Investment and behavioural barriers: Investors may be unwilling to invest in electrified technologies due to uncertainty over investment returns on electrified products. Consumers may prefer gas or biomass options. Investment and behavioural barriers can be overcome through the following policies:

  • apply stable and consistent tax benefits and subsidies to consumers and suppliers across energy carriers;

  • maintain a credible electrification policy to mitigate investor uncertainty and spur investment;

  • build product networks to encourage the formation of liquid secondary markets for assets associated with electrified processes to reduce asset resale uncertainty; and

  • increase support for energy service companies to encourage heat pump uptake during building and industry retrofits.

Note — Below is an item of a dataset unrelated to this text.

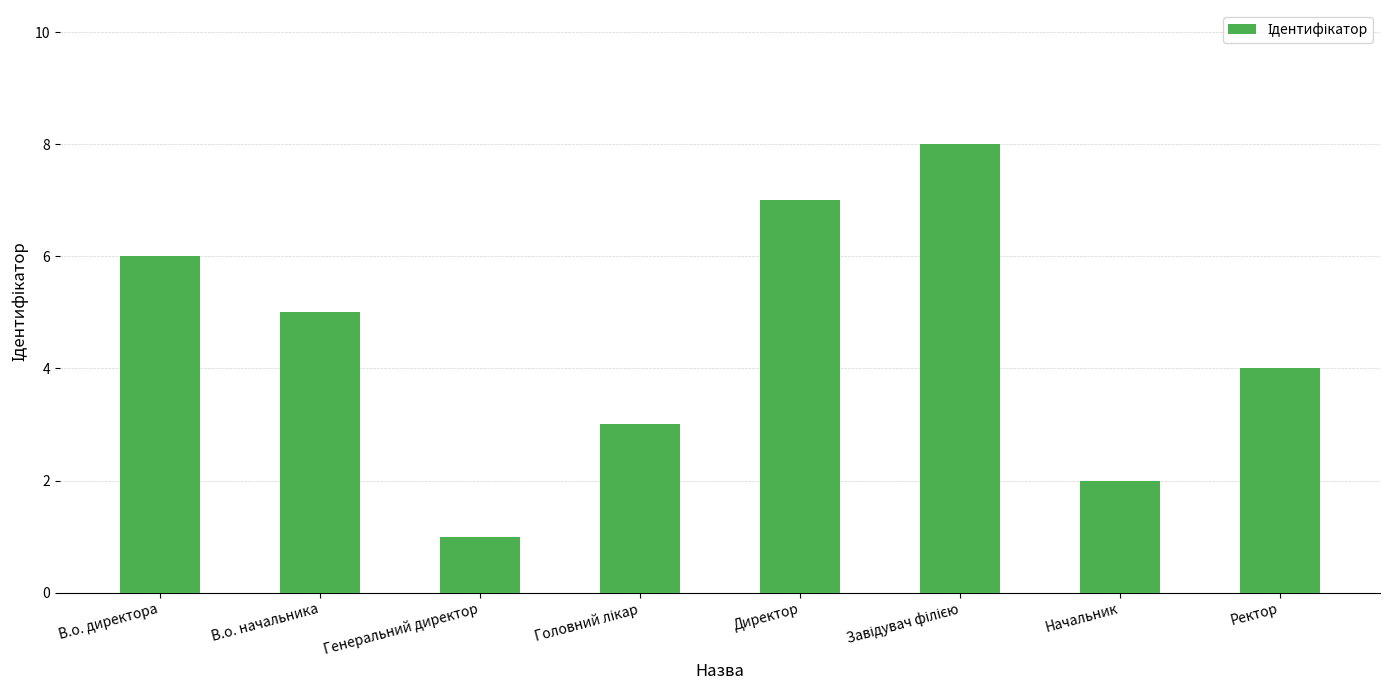

Which has a higher value, Начальник or В.о. начальника?

В.о. начальника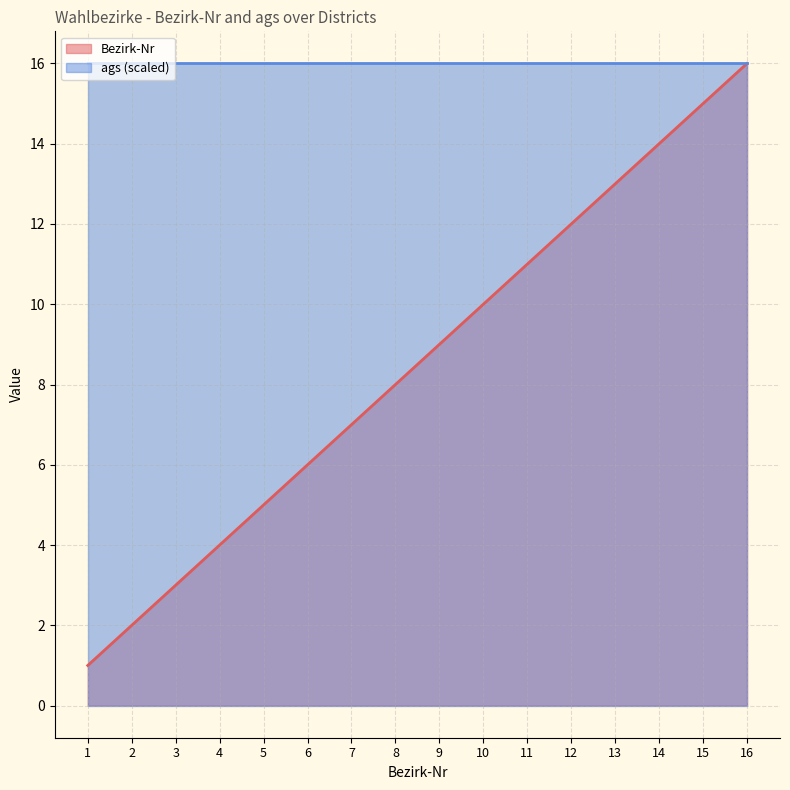

Which category has the lowest value across all series?

1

In terms of innovation, private companies and individuals are often unwilling to invest resources in underdeveloped technologies. Innovation support is required to reduce technology costs and increase electrification in more challenging subsectors:

  • increase tax benefits and direct expenditure for research, innovation and demonstration;

  • develop R&D ecosystems and support learning by doing to facilitate technology transition from laboratories to product commercialisation; and

  • focus innovation support on areas with substantial electrification potential (shipping, heavy-duty trucks, aviation).

6.6 Conclusion

Electricity is almost a quarter of China’s final energy demand. China has already proved its capacity to electrify rapidly, and electricity could meet almost half of final energy demand by 2050. China’s electrification rates are comparable to many OECD economies.

As the country grows, with consumers demanding higher quality energy carriers, and technology and structural shifts drive further changes, historical experience suggests that driven by these macroeconomic factors, China’s electrification rate could increase from 23% today to 32% in 2050.

Decarbonisation will further drive the process. A high uptake of electric vehicles in transport and heat pumps in buildings could increase China’s electrification rate to 40–48% in 2050.

To achieve this, policymakers may wish to implement a range of policy packages to overcome increased peak load variability, underdeveloped networks, investment and behavioural barriers and innovation constraints.